SVO integrates a depth-filtering approach for continuous 2D-to-3D mapping. This depth filtering is accomplished by:
- Patch-Based Matching: Searches along the epipolar line for corresponding points to estimate depth.
- Gaussian-Uniform Mixture Model: Models depth uncertainty, distinguishing between inliers and outliers.
Uses FAST corners for feature points, distributing these points evenly across cells in an image grid. The depth filter is initialized with high uncertainty and refined through multiple observations.
Outliers are managed by introducing a Gaussian-Uniform mixture model for the depth estimate, which gradually refines as more observations are collected. The system employs an inverse depth representation for large scenes, enhancing stability over long distances.
SVO has been successfully adapted to:
- Embedded Systems: Particularly useful in drones where computational resources are limited.
- Wide Field of View Cameras: SVO can handle fisheye lenses and other wide FoV setups by tracking edges and using multiple cameras.
- CNN-SVO: An enhanced version introduced at ICRA 2019, which integrates CNNs to improve accuracy and robustness.

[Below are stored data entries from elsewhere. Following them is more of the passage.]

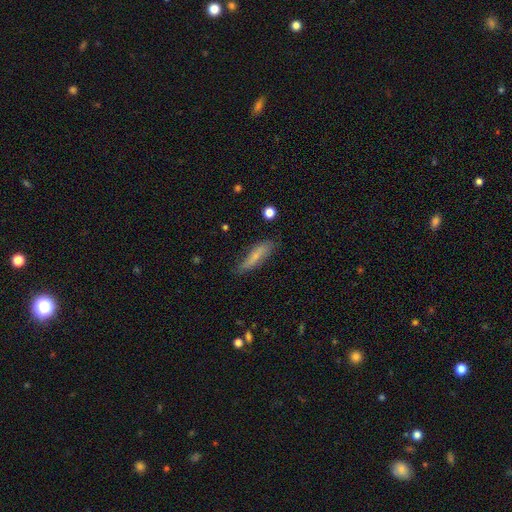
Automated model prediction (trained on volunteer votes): Smooth or featured? Predicted: smooth (p=0.62). How rounded? Predicted: cigar-shaped (p=0.65). Merging? Predicted: none (p=0.70).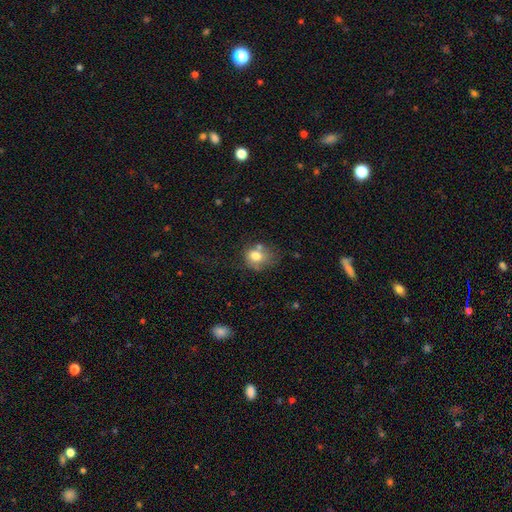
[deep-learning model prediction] The model was most divided on "how rounded": round: 57%, in between: 42%, cigar-shaped: 1%. Remaining: smooth or featured — smooth (73%); merging — none (45%).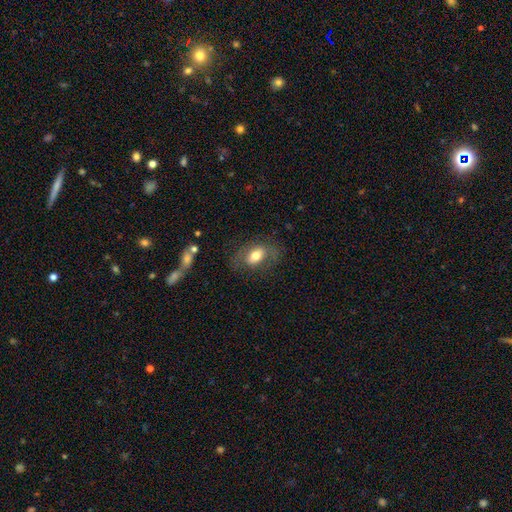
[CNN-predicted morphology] A smooth galaxy with no disk features (61%) that is in between round and cigar-shaped (85%). Merging: none (66%).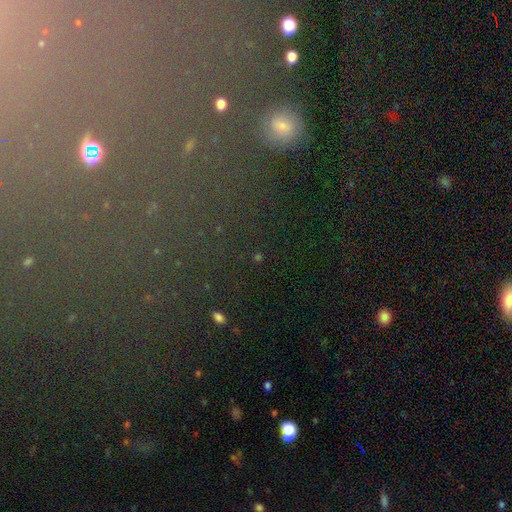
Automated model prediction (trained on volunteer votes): Smooth or featured?
  - star or artifact: 60% *
  - smooth: 27%
  - featured or disk: 13%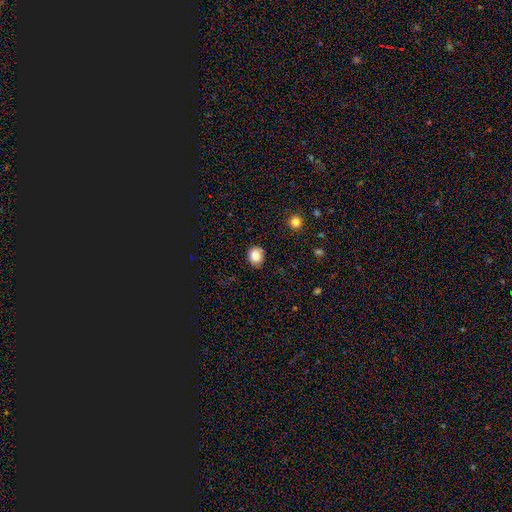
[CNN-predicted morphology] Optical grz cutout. It shows a smooth galaxy with no disk features (83%) that is round (68%). Merging: none (83%).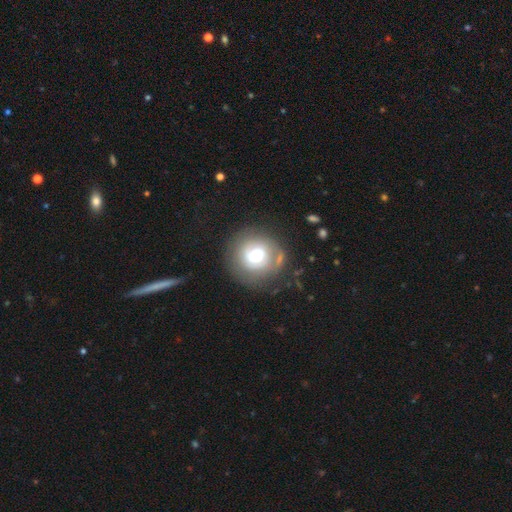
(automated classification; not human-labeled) featured or disk 49%, smooth 43%, star or artifact 8%. Down the decision tree: merging — none (69%).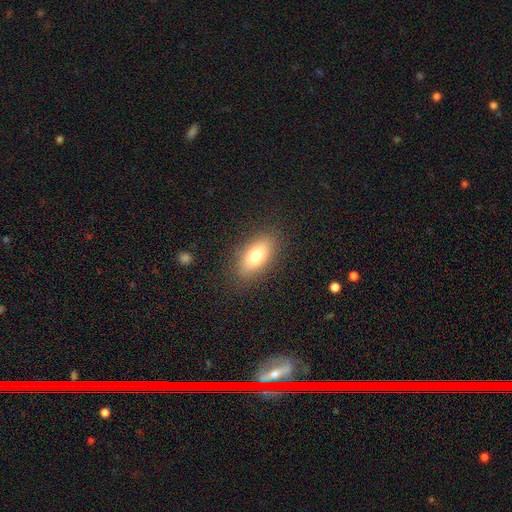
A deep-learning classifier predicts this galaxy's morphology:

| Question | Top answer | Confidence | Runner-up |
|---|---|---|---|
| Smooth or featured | smooth | 76% | featured or disk (15%) |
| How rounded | in between | 87% | cigar-shaped (8%) |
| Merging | none | 85% | minor disturbance (10%) |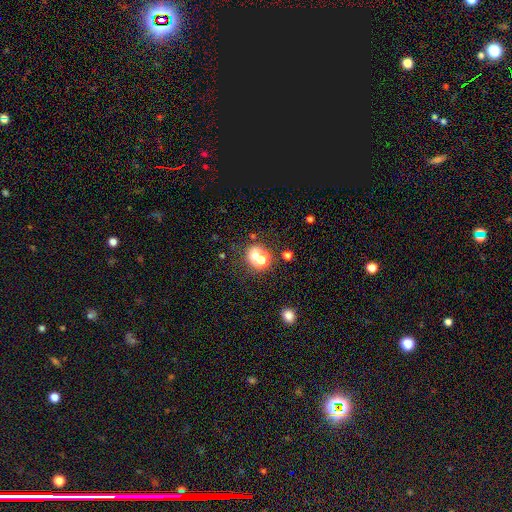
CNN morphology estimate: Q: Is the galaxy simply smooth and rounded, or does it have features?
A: smooth — 58%.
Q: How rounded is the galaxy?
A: round — 53%.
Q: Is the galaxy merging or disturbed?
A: merger — 40%.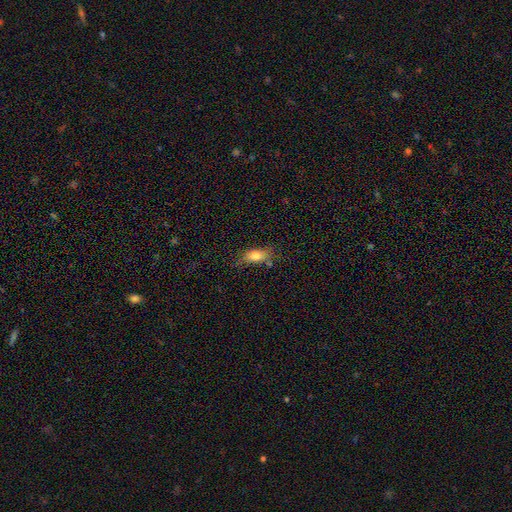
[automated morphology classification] type=smooth (78%); roundness=in between (81%); merging=none (58%).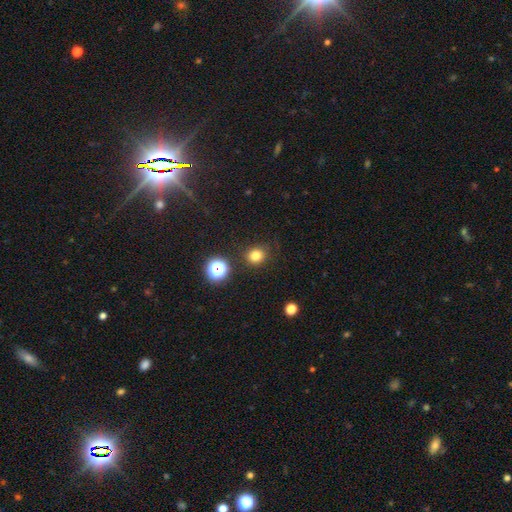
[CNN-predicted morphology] Q: Smooth or featured?
A: smooth (78%); runner-up: star or artifact (16%)
Q: How rounded?
A: round (83%); runner-up: in between (16%)
Q: Merging?
A: none (84%); runner-up: minor disturbance (10%)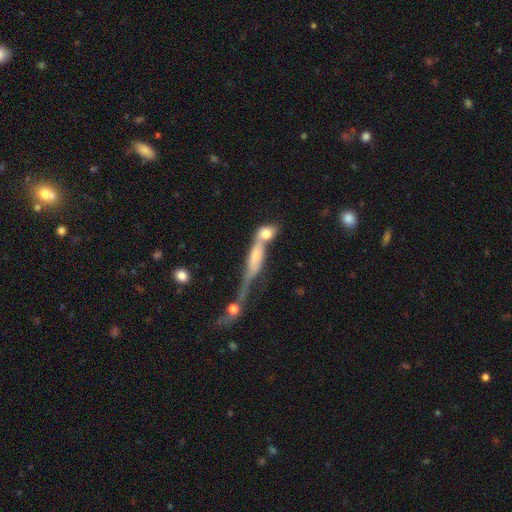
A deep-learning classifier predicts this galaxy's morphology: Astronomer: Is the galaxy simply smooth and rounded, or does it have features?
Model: featured or disk — 50% (runner-up: smooth, 36%).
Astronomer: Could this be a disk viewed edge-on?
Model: yes — 62% (runner-up: no, 38%).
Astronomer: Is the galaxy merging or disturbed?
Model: merger — 56%.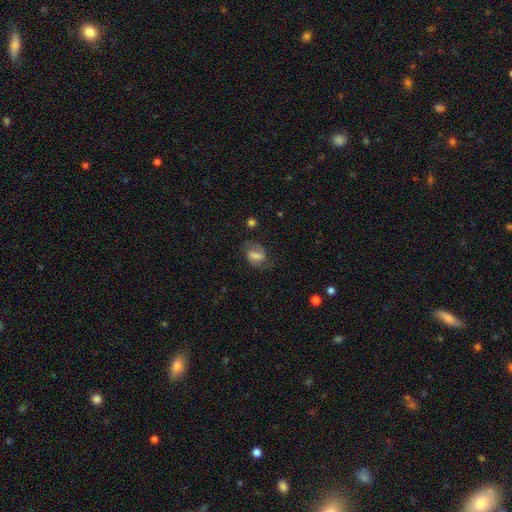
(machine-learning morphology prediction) Smooth or featured?
  - smooth: 46% *
  - featured or disk: 45%
  - star or artifact: 9%
Merging?
  - none: 62% *
  - minor disturbance: 23%
  - major disturbance: 13%
  - merger: 2%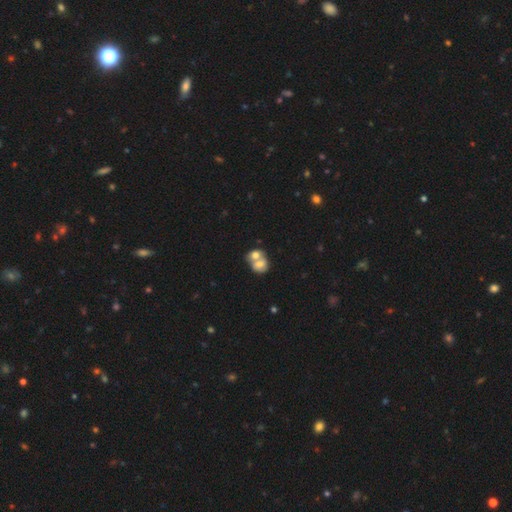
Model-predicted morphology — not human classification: Smooth or featured: smooth — 63% (featured or disk — 28%)
How rounded: in between — 58% (round — 40%)
Merging: merger — 73% (none — 17%)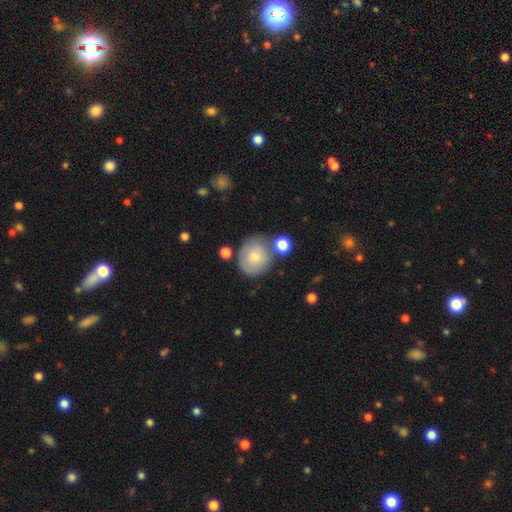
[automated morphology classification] Q: Smooth or featured?
A: smooth (71%); runner-up: featured or disk (22%)
Q: How rounded?
A: round (76%); runner-up: in between (23%)
Q: Merging?
A: none (58%); runner-up: minor disturbance (21%)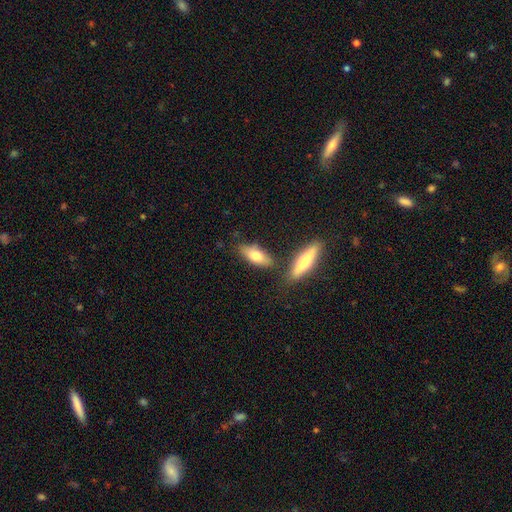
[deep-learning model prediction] Morphology: type=smooth (71%); roundness=in between (68%); merging=none (69%).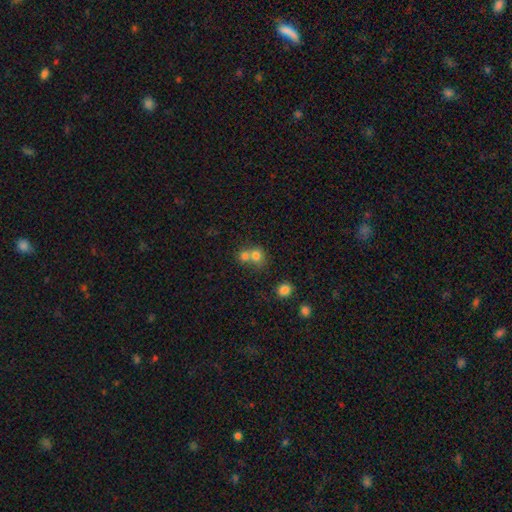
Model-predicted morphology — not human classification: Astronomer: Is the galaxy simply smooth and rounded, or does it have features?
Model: smooth — 76%.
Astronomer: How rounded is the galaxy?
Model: round — 76%.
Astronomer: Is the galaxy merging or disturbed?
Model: merger — 57% (runner-up: none, 34%).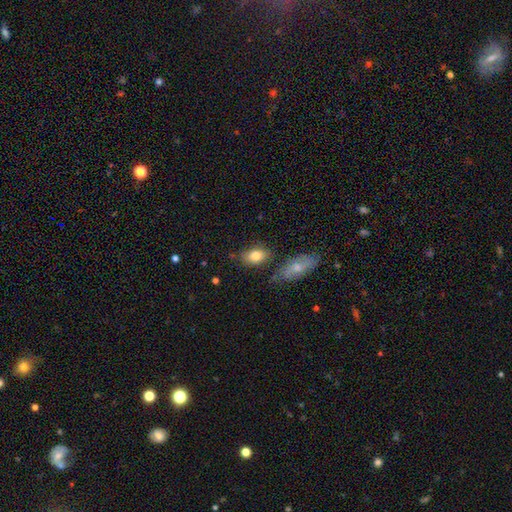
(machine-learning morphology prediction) Q: Smooth or featured?
A: smooth (82%); runner-up: featured or disk (11%)
Q: How rounded?
A: in between (86%); runner-up: round (12%)
Q: Merging?
A: none (72%); runner-up: minor disturbance (15%)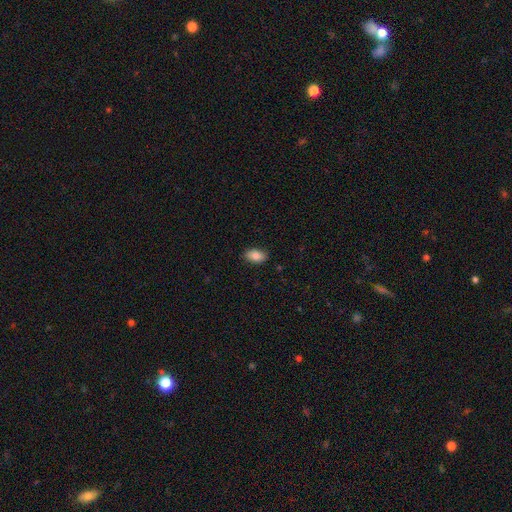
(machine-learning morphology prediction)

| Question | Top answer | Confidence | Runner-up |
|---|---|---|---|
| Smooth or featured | smooth | 85% | featured or disk (8%) |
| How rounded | in between | 92% | round (5%) |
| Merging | none | 87% | minor disturbance (10%) |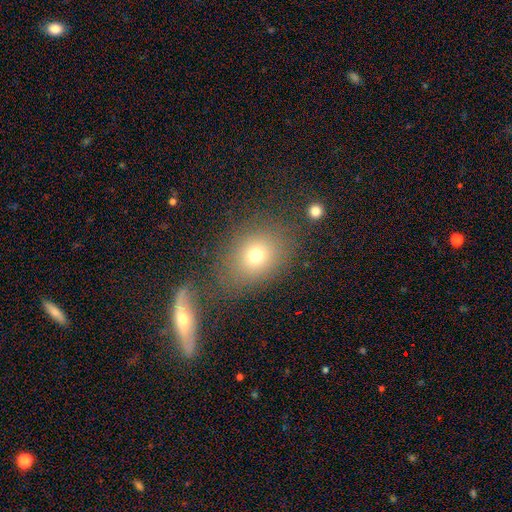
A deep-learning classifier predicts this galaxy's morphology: Smooth or featured? smooth (72%)
How rounded? in between (50%)
Merging? none (71%)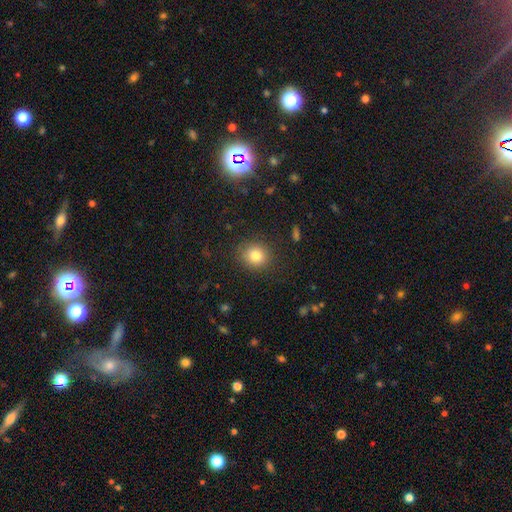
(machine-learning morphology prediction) A smooth galaxy with no disk features (82%) that is round (83%). Merging: none (87%).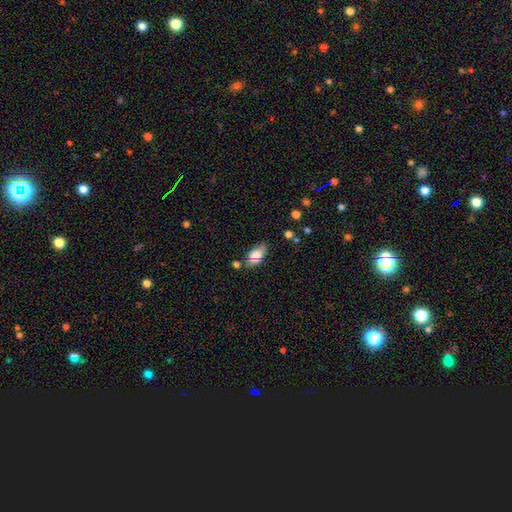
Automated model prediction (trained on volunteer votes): Overall: smooth (76%). How rounded: in between (90%). Merging: none (73%).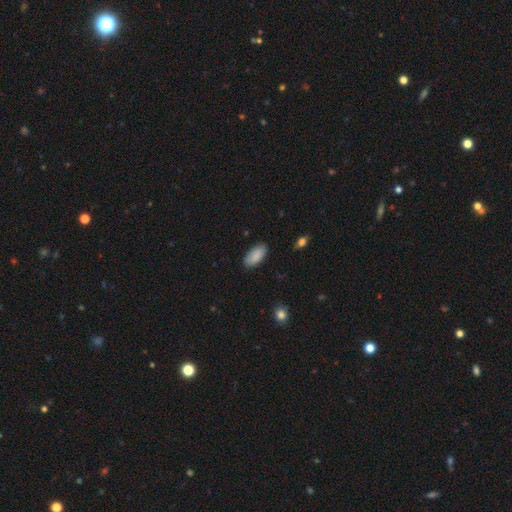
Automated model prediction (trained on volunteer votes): Smooth or featured? Predicted: smooth (p=0.89). How rounded? Predicted: in between (p=0.94). Merging? Predicted: none (p=0.85).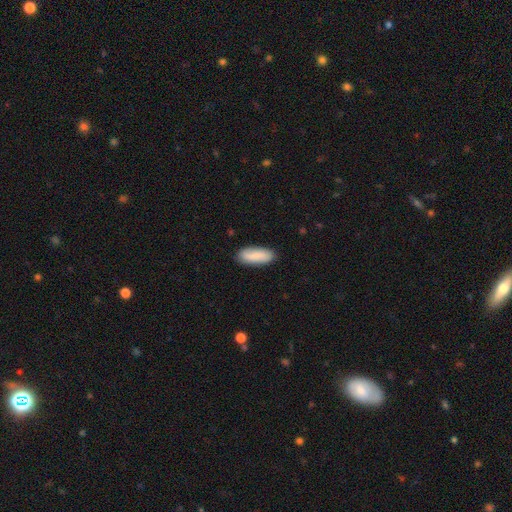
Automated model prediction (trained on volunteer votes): Smooth or featured?
  - smooth: 86% *
  - featured or disk: 8%
  - star or artifact: 6%
How rounded?
  - in between: 70% *
  - cigar-shaped: 28%
  - round: 2%
Merging?
  - none: 85% *
  - minor disturbance: 11%
  - major disturbance: 2%
  - merger: 1%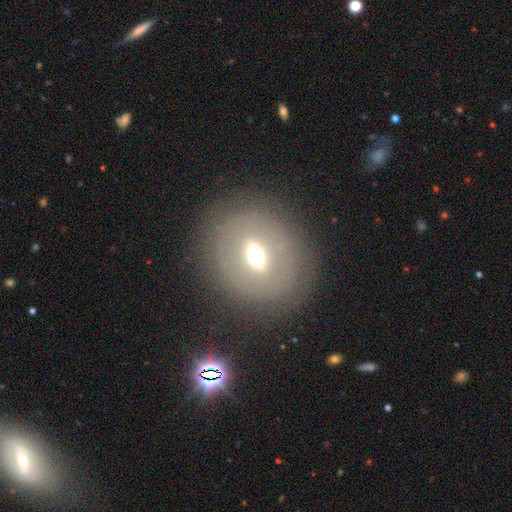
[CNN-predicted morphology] Smooth or featured? featured or disk (56%)
Edge-on disk? no (81%)
Merging? none (80%)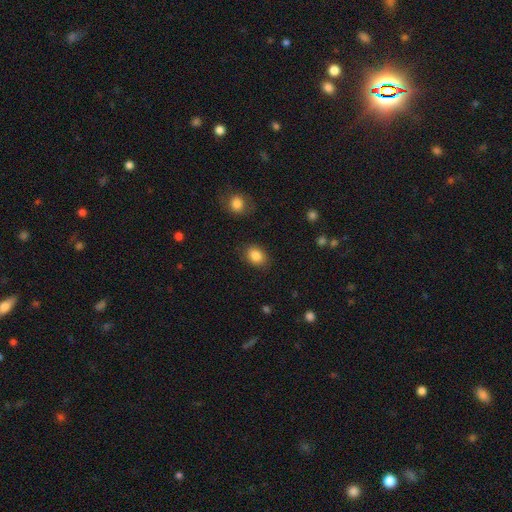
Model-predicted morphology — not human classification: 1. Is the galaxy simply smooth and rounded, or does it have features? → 85% smooth, 9% star or artifact, 6% featured or disk.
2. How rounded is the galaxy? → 69% in between, 30% round, 1% cigar-shaped.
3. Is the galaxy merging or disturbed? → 84% none, 11% minor disturbance, 3% major disturbance, 2% merger.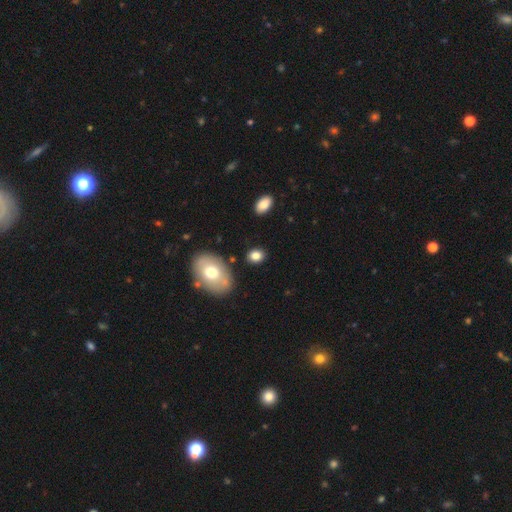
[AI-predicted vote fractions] Smooth or featured?
  - smooth: 81% *
  - star or artifact: 10%
  - featured or disk: 9%
How rounded?
  - in between: 53% *
  - round: 45%
  - cigar-shaped: 2%
Merging?
  - none: 82% *
  - minor disturbance: 11%
  - merger: 4%
  - major disturbance: 3%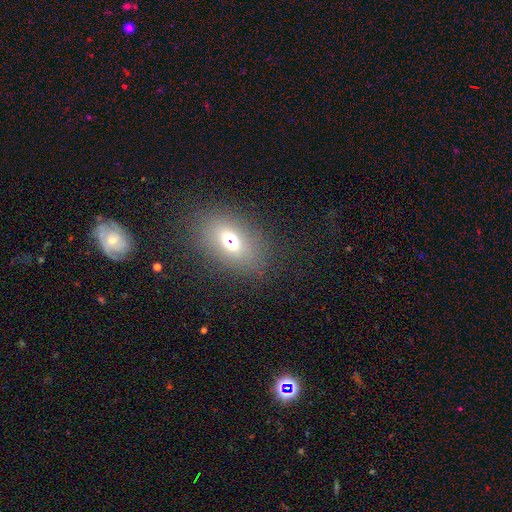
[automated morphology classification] smooth_or_featured: smooth (p=0.65) [alt: star or artifact p=0.20]
how_rounded: in between (p=0.78) [alt: round p=0.19]
merging: none (p=0.82) [alt: minor disturbance p=0.11]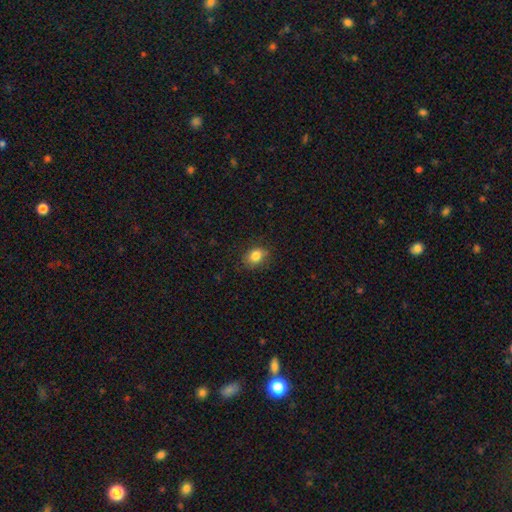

- Drift Accumulation: Although SVO includes drift mitigation, longer sequences may still experience drift.
- Reliance on Keyframes: The accuracy depends on selecting keyframes effectively, especially in dynamic scenes.
- Need for Initialization: SVO requires an initial bootstrapping phase, which may not be feasible in every scenario.
SVO is an effective SLAM method that provides a balanced approach to visual odometry. Its hybridization of feature-based and direct methods offers flexibility across various conditions, making it ideal for applications in embedded robotics and drones.